(The task):
In all of the records below, update the text by changing "v síti" to "v grafu" and keeping everything else the same. Leave the pictures out of your answer.

(The input):
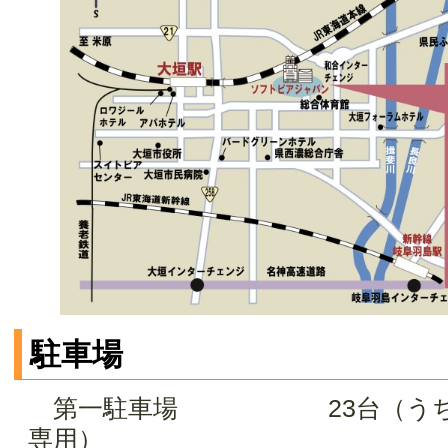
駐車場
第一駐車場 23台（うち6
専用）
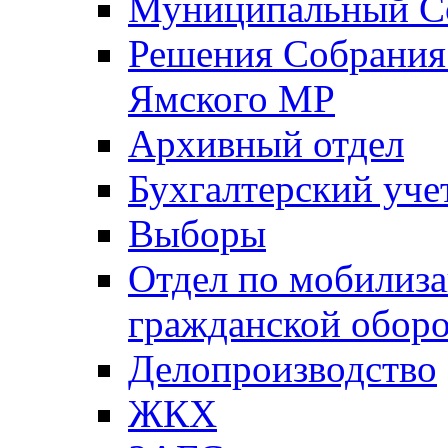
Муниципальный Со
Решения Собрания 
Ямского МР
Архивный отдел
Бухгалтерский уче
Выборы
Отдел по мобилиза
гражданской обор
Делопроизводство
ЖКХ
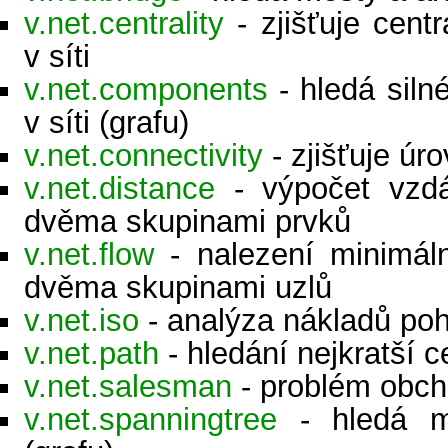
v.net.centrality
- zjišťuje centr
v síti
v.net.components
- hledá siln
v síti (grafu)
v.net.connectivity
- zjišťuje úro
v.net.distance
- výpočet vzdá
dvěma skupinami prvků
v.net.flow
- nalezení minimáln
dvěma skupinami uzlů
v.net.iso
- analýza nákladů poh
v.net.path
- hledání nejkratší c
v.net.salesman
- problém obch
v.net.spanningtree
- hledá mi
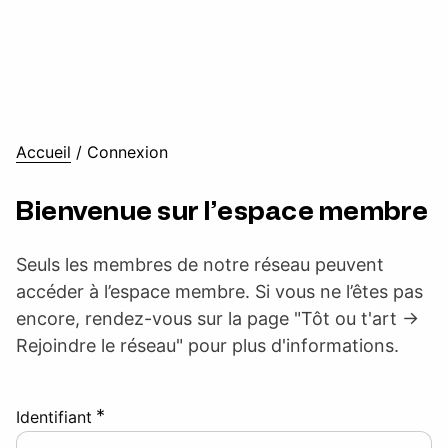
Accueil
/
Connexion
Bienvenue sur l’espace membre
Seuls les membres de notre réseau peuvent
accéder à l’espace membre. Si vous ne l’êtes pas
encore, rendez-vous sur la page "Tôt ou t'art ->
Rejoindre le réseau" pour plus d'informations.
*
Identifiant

(Response area):
駐車場
第一駐車場 23台（うち6
専用）
Муниципальный Со
Решения Собрания 
Ямского МР
Архивный отдел
Бухгалтерский уче
Выборы
Отдел по мобилиза
гражданской обор
Делопроизводство
ЖКХ
v.net.centrality
- zjišťuje centr
v grafu
v.net.components
- hledá siln
v grafu (grafu)
v.net.connectivity
- zjišťuje úro
v.net.distance
- výpočet vzdá
dvěma skupinami prvků
v.net.flow
- nalezení minimáln
dvěma skupinami uzlů
v.net.iso
- analýza nákladů poh
v.net.path
- hledání nejkratší c
v.net.salesman
- problém obch
v.net.spanningtree
- hledá mi
Accueil
/
Connexion
Bienvenue sur l’espace membre
Seuls les membres de notre réseau peuvent
accéder à l’espace membre. Si vous ne l’êtes pas
encore, rendez-vous sur la page "Tôt ou t'art ->
Rejoindre le réseau" pour plus d'informations.
*
Identifiant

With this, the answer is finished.